By raising interest rates to keep inflation very low, central banks reduce not only consumer spending, but also business investments. Such policies also increase both public and private debt burdens, in turn constraining spending.
Thus, overall aggregate demand remains depressed, limiting growth unless compensated by greater export demand. But higher interest rates attract capital inflows, causing exchange rates to appreciate, undermining export competitiveness.
Means Deny Ends
IT policy is problematic for two major reasons. First, it demands debilitatingly low targets. Second, it denies central banks’ potential developmental role by insisting on price stability – read ‘containing inflation’ – as its principal goal.
IMF researchers have acknowledged, “identifying the growth effects of moving from, say, 20 percent inflation to 5 percent has been challenging”.
They concluded, “pushing inflation too low – say, below 5 percent – may entail a loss of output …, suggesting a need for caution in setting very low inflation targets in low-income countries… In particular, inflation targets should be set so as to help avoid risks of an unintended contractionary policy stance.”
Also, San Francisco US Federal Reserve Bank research has concluded, “developing economies that adopted an inflation target did not show any substantial gains in growth in the medium term compared with those that did not adopt a target”.

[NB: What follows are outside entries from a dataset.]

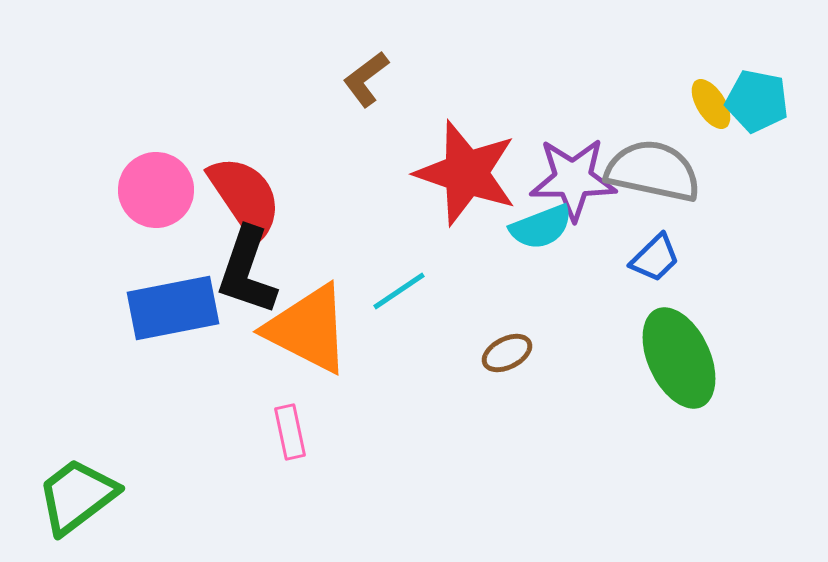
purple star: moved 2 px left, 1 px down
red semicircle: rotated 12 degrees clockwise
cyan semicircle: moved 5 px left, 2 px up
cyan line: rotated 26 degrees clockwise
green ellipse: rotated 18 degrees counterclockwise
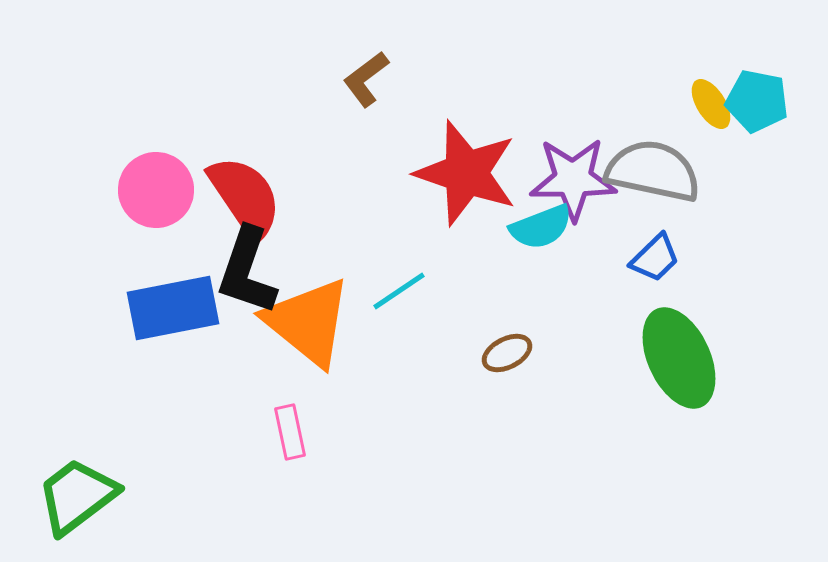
orange triangle: moved 7 px up; rotated 12 degrees clockwise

Thus, developing countries prioritizing IT have, often unwittingly, curtailed their own economic prospects. Falsely promoted as means to enhance growth, jobs and development, IT, in fact, constrains them – the ultimate con!
Rejecting the IT fetish does not mean doing nothing about inflation. Instead, developing countries need to better know the economic challenges they face and the efficacy of their policy tools. National economic priorities should be comprehensively addressed without subordinating all policy goals to the god of IT.